ASSIGNED TASK:
Here are some entries. Print them exactly as they are.

[Saved entries]
········

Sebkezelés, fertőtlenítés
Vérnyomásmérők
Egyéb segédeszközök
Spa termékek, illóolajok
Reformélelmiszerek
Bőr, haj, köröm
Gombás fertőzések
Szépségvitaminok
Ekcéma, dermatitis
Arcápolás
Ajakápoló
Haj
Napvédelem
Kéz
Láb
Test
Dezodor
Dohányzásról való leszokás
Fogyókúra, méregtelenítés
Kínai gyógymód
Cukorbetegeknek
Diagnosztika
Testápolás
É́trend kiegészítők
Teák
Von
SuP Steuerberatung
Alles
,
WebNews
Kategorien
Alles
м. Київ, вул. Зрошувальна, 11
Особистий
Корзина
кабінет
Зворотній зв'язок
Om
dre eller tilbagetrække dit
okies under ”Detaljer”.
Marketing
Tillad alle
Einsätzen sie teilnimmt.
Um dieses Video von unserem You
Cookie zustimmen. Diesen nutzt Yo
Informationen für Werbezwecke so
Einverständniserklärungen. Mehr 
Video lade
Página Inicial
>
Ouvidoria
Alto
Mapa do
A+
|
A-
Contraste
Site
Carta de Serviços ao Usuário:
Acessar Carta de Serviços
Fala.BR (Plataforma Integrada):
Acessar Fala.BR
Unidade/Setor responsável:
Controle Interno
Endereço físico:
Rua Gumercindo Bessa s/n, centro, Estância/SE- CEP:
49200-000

········

WRITTEN ANSWER:
Sebkezelés, fertőtlenítés
Vérnyomásmérők
Egyéb segédeszközök
Spa termékek, illóolajok
Reformélelmiszerek
Bőr, haj, köröm
Gombás fertőzések
Szépségvitaminok
Ekcéma, dermatitis
Arcápolás
Ajakápoló
Haj
Napvédelem
Kéz
Láb
Test
Dezodor
Dohányzásról való leszokás
Fogyókúra, méregtelenítés
Kínai gyógymód
Cukorbetegeknek
Diagnosztika
Testápolás
É́trend kiegészítők
Teák
Von
SuP Steuerberatung
Alles
,
WebNews
Kategorien
Alles
м. Київ, вул. Зрошувальна, 11
Особистий
Корзина
кабінет
Зворотній зв'язок
Om
dre eller tilbagetrække dit
okies under ”Detaljer”.
Marketing
Tillad alle
Einsätzen sie teilnimmt.
Um dieses Video von unserem You
Cookie zustimmen. Diesen nutzt Yo
Informationen für Werbezwecke so
Einverständniserklärungen. Mehr 
Video lade
Página Inicial
>
Ouvidoria
Alto
Mapa do
A+
|
A-
Contraste
Site
Carta de Serviços ao Usuário:
Acessar Carta de Serviços
Fala.BR (Plataforma Integrada):
Acessar Fala.BR
Unidade/Setor responsável:
Controle Interno
Endereço físico:
Rua Gumercindo Bessa s/n, centro, Estância/SE- CEP:
49200-000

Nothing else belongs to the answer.